■ **Description of the task**
A bare number is the expected answer: the count of lines in the data holding "Slac".

▬▬▬▬▬▬▬▬▬▬

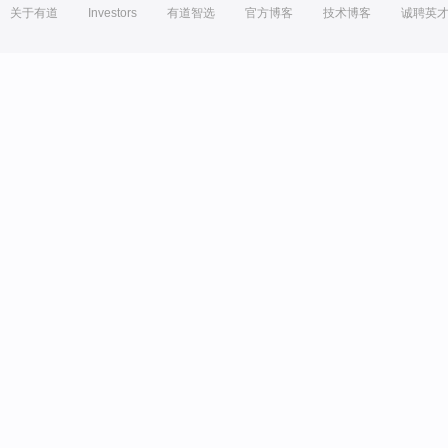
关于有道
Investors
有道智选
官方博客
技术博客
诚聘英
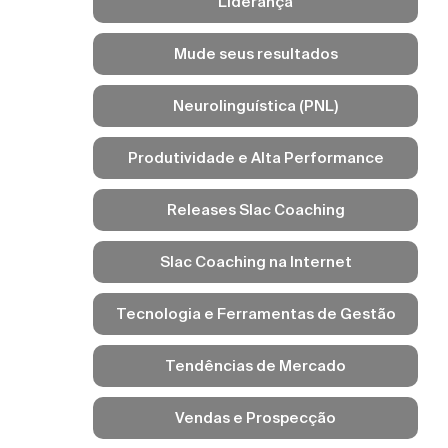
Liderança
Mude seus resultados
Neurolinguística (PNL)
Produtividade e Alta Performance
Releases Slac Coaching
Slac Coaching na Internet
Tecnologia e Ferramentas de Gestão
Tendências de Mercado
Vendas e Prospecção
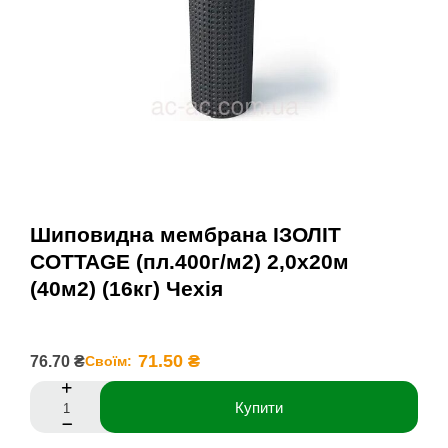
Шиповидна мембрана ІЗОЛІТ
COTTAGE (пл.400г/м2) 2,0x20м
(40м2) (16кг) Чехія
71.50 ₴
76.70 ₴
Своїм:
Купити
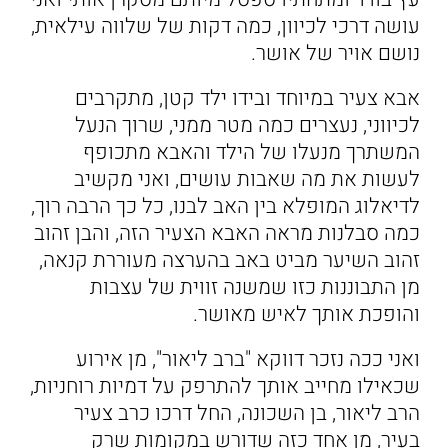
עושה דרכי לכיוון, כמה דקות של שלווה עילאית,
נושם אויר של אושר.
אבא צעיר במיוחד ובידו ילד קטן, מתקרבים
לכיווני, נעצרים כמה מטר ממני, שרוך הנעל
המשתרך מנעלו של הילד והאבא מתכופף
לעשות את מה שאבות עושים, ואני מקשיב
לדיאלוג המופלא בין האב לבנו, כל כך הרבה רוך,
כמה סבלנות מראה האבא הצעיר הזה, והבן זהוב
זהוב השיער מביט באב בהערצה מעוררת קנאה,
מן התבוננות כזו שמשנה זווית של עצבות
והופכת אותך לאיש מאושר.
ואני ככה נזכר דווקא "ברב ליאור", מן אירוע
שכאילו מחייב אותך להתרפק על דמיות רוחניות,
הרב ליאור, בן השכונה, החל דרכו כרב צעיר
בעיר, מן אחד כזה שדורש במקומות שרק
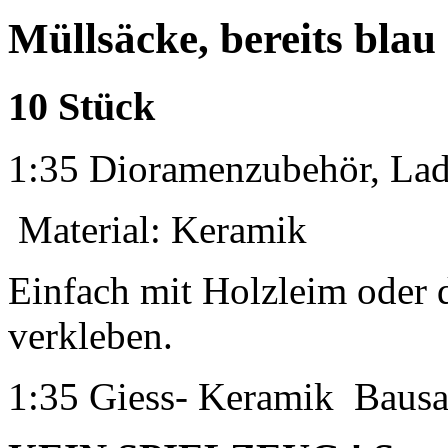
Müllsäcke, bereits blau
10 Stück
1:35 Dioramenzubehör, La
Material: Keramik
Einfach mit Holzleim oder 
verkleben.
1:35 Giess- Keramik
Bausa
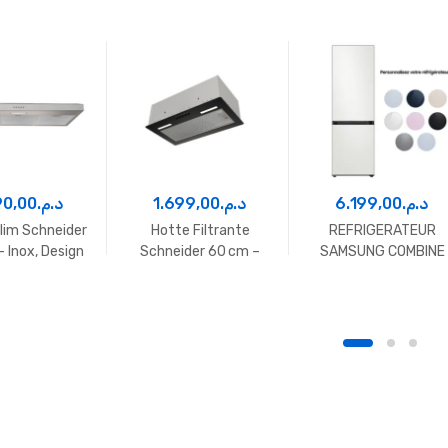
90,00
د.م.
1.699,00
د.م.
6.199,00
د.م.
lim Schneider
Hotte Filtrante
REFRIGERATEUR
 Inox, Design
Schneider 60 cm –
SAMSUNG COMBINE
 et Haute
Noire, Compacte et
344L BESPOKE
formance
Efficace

▬▬▬▬▬▬▬▬▬▬

■ **Your response**
2